Réponse du Gouvernement :
Reponse. - La loi d'orientation qui a institue l'allocation aux adultes handicapes a subordonne son octroi a une condition de nationalite francaise ou, a defaut, a une condition de reciprocite (article L 821-1 du code la securite sociale). Cette condition n'est remplie que par les ressortissants de la CEE et les membres de leur famille, en application des reglements communautaires, et par les Suedois en vertu de la convention signee en la matiere le 12 decembre 1979. Les droits des autres personnes de nationalite etrangere residant sur le territoire francais dependent soit des conventions bilaterales conclues entre les Etats dont ces personnes sont ressortissantes, soit de la legislation interne lorsqu'elle prevoit des droits en leur faveur. La lettre du 5 novembre 1987, tout en rappelant les regles applicables en la matiere, a permis d'harmoniser la pratique avec le droit.
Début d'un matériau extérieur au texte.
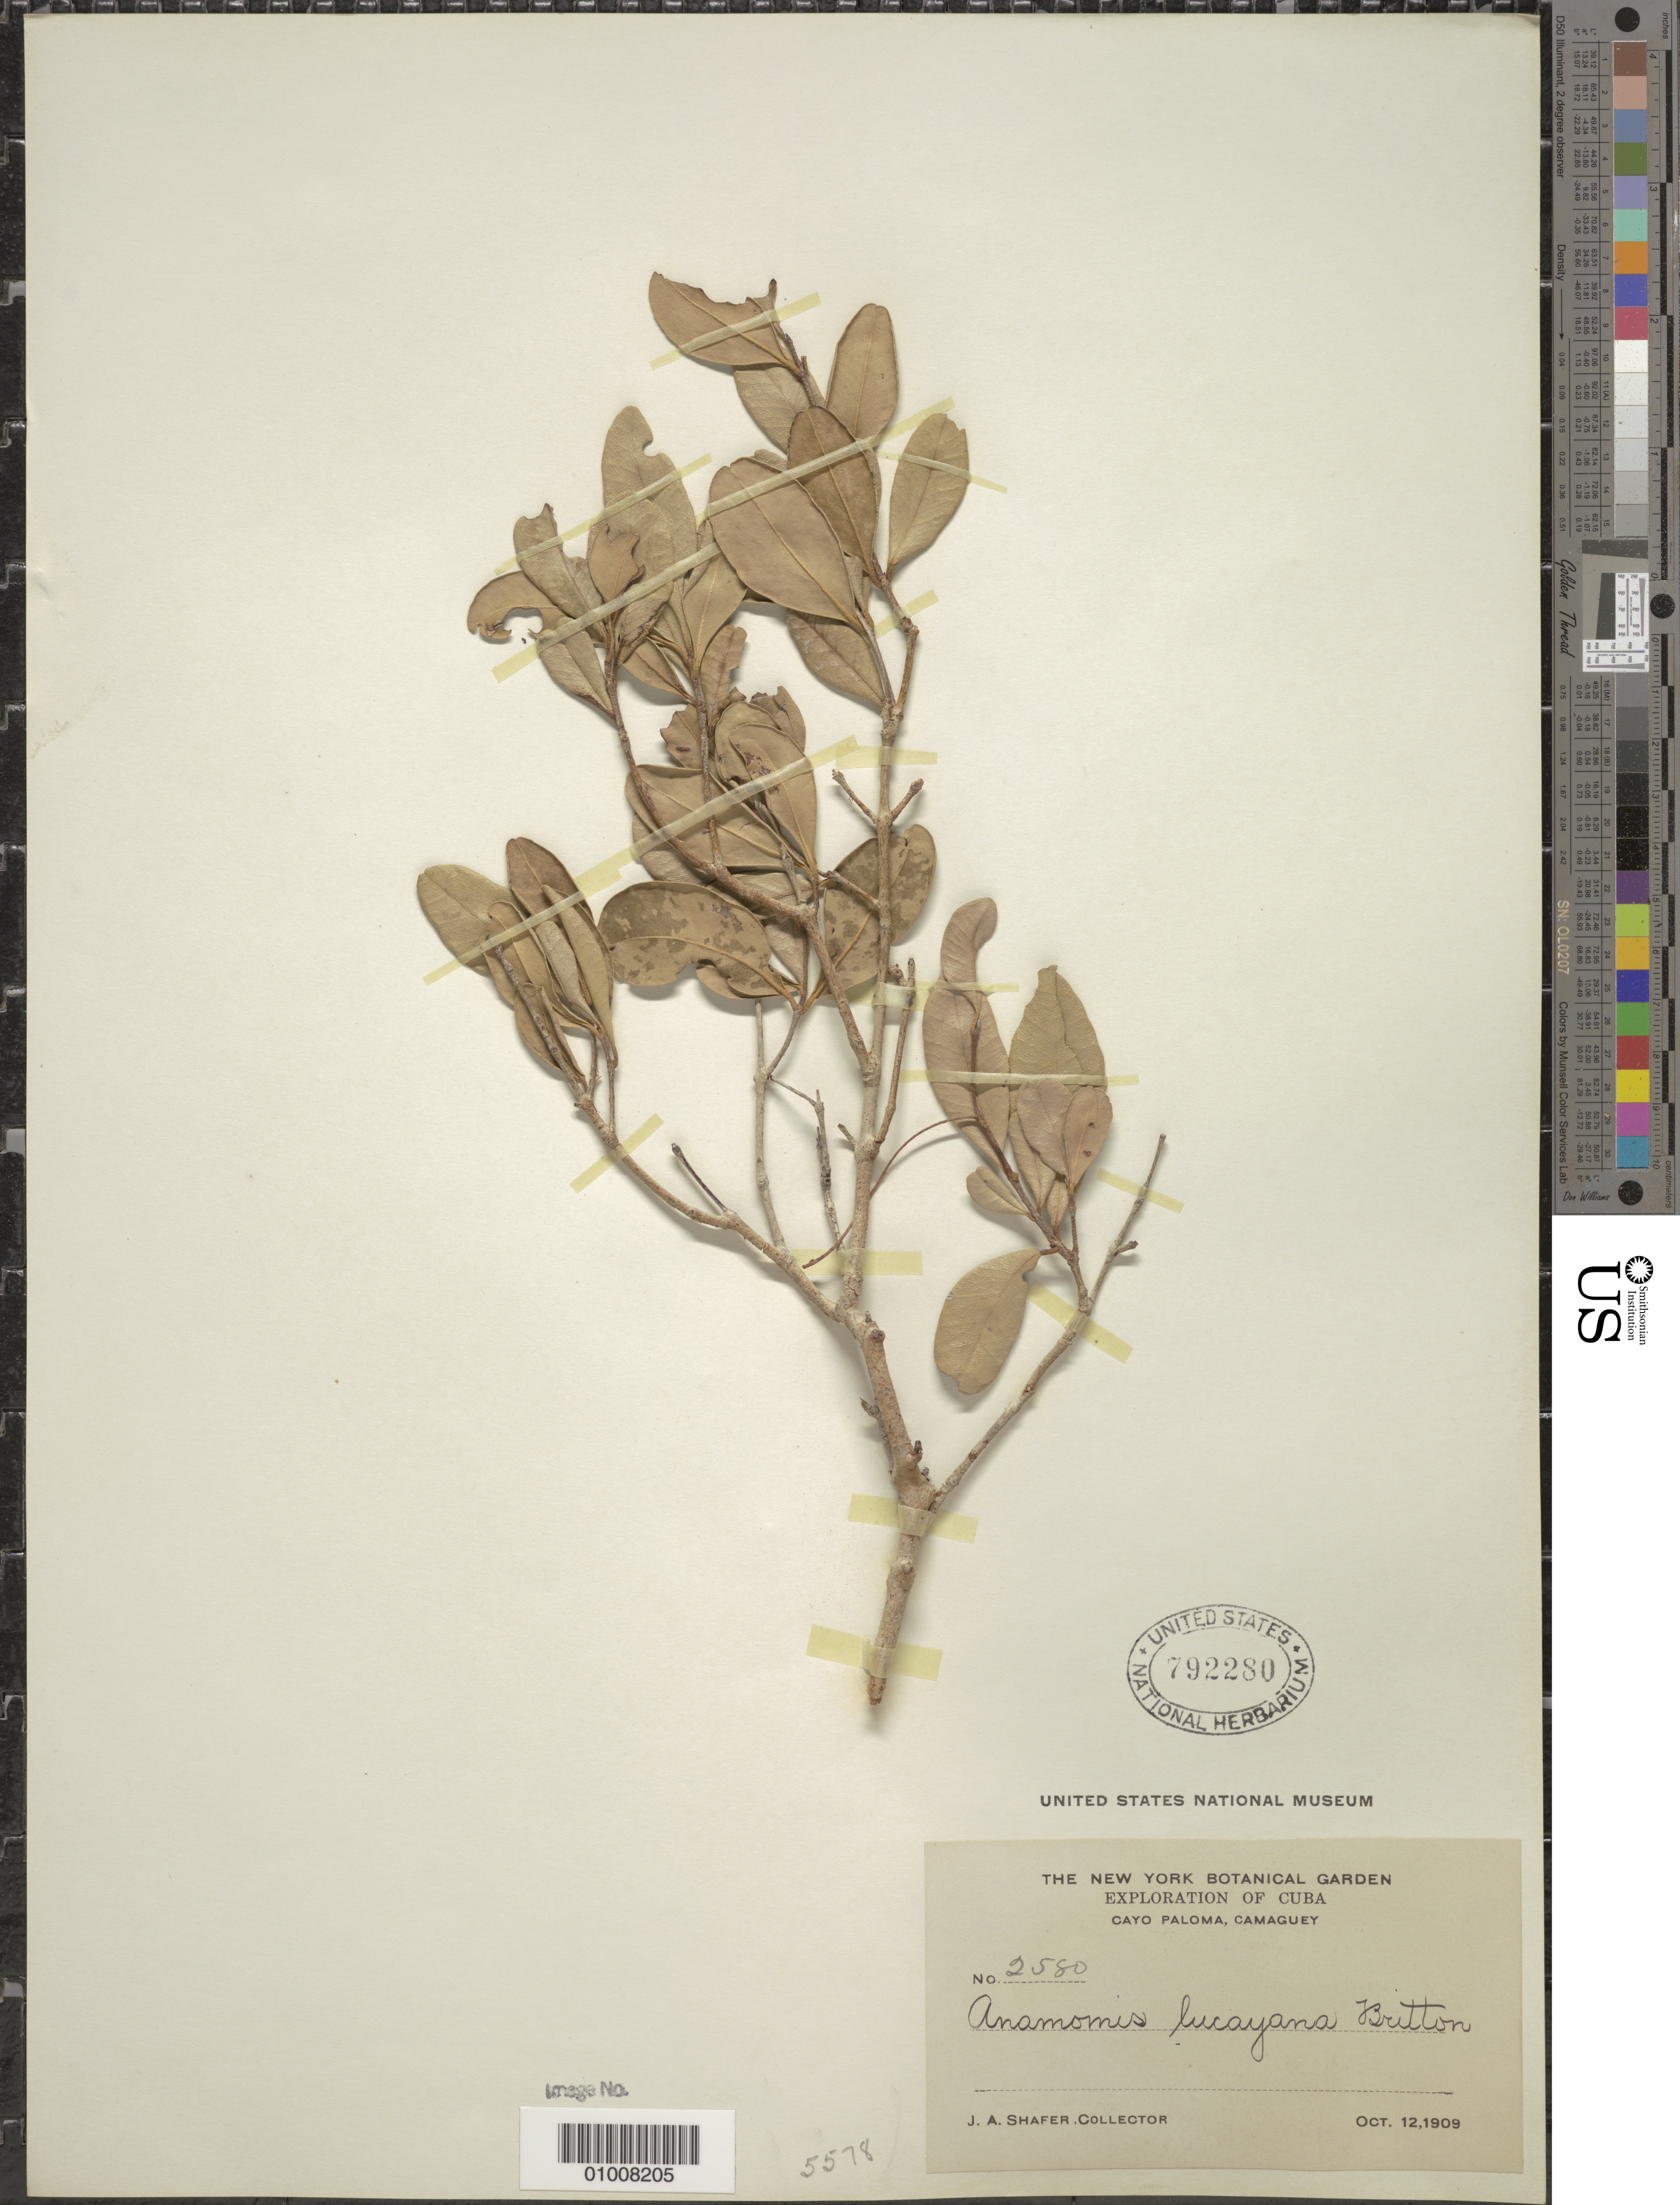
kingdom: Plantae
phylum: Tracheophyta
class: Magnoliopsida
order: Myrtales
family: Myrtaceae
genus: Eugenia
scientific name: Eugenia lucayana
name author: (Britton) Alain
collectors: J. A. Shafer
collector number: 2508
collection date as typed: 12 Oct 1909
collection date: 1909-10-12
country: Cuba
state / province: Camagüey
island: Cuba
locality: Cayo Paloma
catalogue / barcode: US 792280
Cependant, pour eviter une rupture brutale des ressources des personnes concernees qui percevaient l'AAH a la date d'application de cette lettre, il a ete admis de maintenir en leur faveur le versement de cette allocation jusqu'a l'echeance de la decision en cours de validite de la COTOREP. En ce qui concerne le cas precis cite par les honorables parlementaires, ils voudront bien saisir la caisse d'allocations familiales competente afin que soit effectue un examen approfondi de la situation de l'interesse.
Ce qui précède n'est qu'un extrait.